Un patto sempre vivo
“Bekol Dor VaDor Haiav Adam Lirot etAtzmò, Keillù U Iatzà MiMitzraim”. “In ogni generazione ognuno deve vedersi come se egli stesso fosse uscito dall’Egitto”.
Ogni generazione – leggiamo nell’Haggadah durante il Seder di Pesach – è dunque tenuta a considerarsi come personalmente uscita dall’Egitto: è infatti con l’uscita dall’Egitto che abbiamo avuto il Matan Torah, e poiché i miracoli non accadono spesso, la Torah ci ricorda il dovere del ricordo (mangerai matzah celebrando Pesach “affinché tu ricordi il giorno in cui uscisti dall’Egitto ogni giorno della tua vita”, Devarim16,3). Così, il precetto del ripercorrere il ricordo con la narrazione dell’Haggadah permette ad ognuno di noi di ripensare alla propria, personale uscita dal proprio, singolo Egitto.
Ognuno, dunque, foglio bianco davanti negli esercizi di Talmud Torah del venerdì pomeriggio a casa, già lavati e vestiti con gli abiti belli aspettando la sposa Shabbat, prova a rappresentare la propria uscita dall’Egitto.

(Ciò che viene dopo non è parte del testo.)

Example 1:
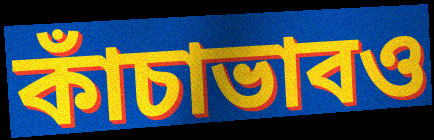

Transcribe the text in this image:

কাঁচাভাবও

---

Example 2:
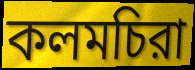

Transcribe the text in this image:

কলমচিরা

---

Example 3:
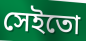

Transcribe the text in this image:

সেইতো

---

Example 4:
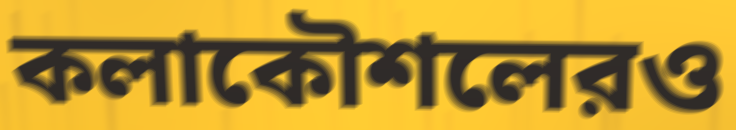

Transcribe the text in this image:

কলাকৌশলেরও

I fratelli criticano il piccolo (cinque anni) perché il suo Yam Suf ha i colori dell’arcobaleno, e quando mai, obietta il grande (nove anni), si è visto un mare colorato? Sì, risponde il medio (sette anni), ma anche noi lo chiamiamo Mar Rosso, quindi era colorato. Ma il suo nome vero sarebbe mare dei giunchi, ci ricorda Rashi, e come si spiega?

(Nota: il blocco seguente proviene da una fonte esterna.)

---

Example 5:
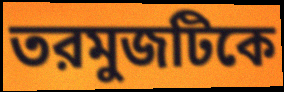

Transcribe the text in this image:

তরমুজটিকে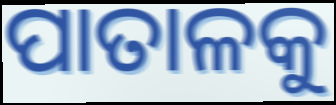
ପାତାଳକୁ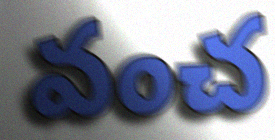
వంచ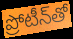
ప్రోటీన్‌తోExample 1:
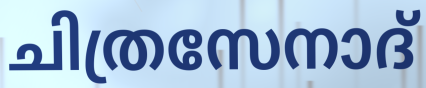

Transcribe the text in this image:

ചിത്രസേനാദ്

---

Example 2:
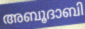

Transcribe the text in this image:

അബൂദാബി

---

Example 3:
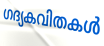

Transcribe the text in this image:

ഗദ്യകവിതകൾ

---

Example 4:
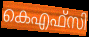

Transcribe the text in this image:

കെഎഫ്സി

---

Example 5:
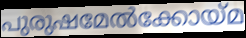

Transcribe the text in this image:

പുരുഷമേൽക്കോയ്മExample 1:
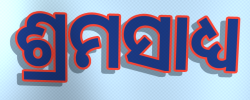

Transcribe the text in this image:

Proviamo a parlare dei problemi linguistici e di diversi errori commessi nella traduzione greca dei Settanta nel terzo secolo dell’Era Corrente, che a questo proposito parla di Eρυθρὰ Θάλασσα, eruthrà thàlassa, mare rosso, probabilmente reso colorato da un batterio. In realtà non sappiamo bene dove abbiano attraversato il mare, ma è davvero questo l’aspetto più importante, se fosse davvero il mare con acqua sufficiente a ricoprire i nemici, come ci dice la Torah, o il lago Sirbonis, un acquitrino melmoso con canneti probabilmente vicino a Suez, come vorrebbero alcune interpretazioni basate sugli antichi geografi e corroborate dalla visione dei carri egizi impantanati nel fango con l’arrivo dell’alta marea (Shemot 14,25), dimenticando però la successiva descrizione delle onde che si richiudono sugli egizi dopo aver formato “come un muro” per far passare Am Israel all’asciutto (Shemot 14,22)?

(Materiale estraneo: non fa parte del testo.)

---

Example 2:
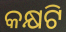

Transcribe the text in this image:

କକ୍ଷଟି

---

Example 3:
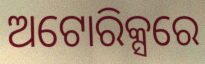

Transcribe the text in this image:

ଅଟୋରିକ୍ସରେ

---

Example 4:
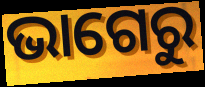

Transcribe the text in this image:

ଭାଗେରୁ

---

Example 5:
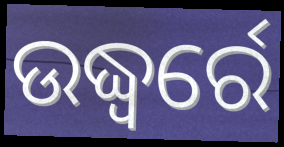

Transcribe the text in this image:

ଉଦ୍ଧ୍ୱର୍ରେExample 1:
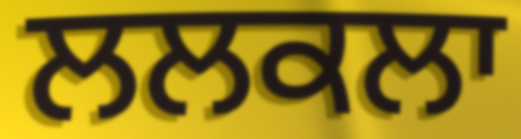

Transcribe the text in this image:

ਲਲਕਲਾ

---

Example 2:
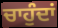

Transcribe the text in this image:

ਚਾਹੁੰਦਾਂ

Non conta, piuttosto, il miracolo attuato da D-o per liberare il suo popolo? Tre piccole fronti si corrugano. Proviamo a leggere la successiva Shirat HaYam (anche se l’abbiamo già letta poco tempo fa, obietta il grande): celebra il Signore che “stritola il nemico” salvando il popolo con l’annegamento degli egiziani nel mare, con onde alte come diga ed i nemici che si “inabissarono come piombo in acque potenti” (Shemot 15, 6-11). Lo ha fatto Hashem, conferma il secondo fratello, sempre molto categorico sulla giustizia divina, e quindi poteva fare come voleva. Questo vuol dire credere nel Signore, indipendentemente dai mezzi usati per operare, come causa prima di tutto, no?
Le rughe del piccolo si distendono, gli occhi illuminati: allora il mio mare può essere colorato perché magari Hashem ha fatto il miracolo colorandolo? Questo non saprei, ma se l’uscita dal tuo Egitto ha il mare colorato, forse sì. Anche il fratello grande pensa, poi si rasserena, ha trovato la soluzione in grado di soddisfare tutti: certo, è come nella Parashat Noach (una delle nostre preferite) dove il patto della riconciliazione tra l’uomo e D-o è siglato, dopo il diluvio, dalla comparsa dell’arco(baleno) tra le nubi (keshti, il mio arco: Bereshit 9,13). E se l’arcobaleno è colorato, forse anche le acque del Yam Suf del piccolo possono esserlo, a ricordare che quel patto è sempre vivo e che Kadosh Baruch Hu ci guida di continuo (tanto lui non dorme mai, conferma il secondo).
Tutto chiarito dunque, ed intanto si è fatta l’ora, andiamo ad accendere le nerot Shabbat.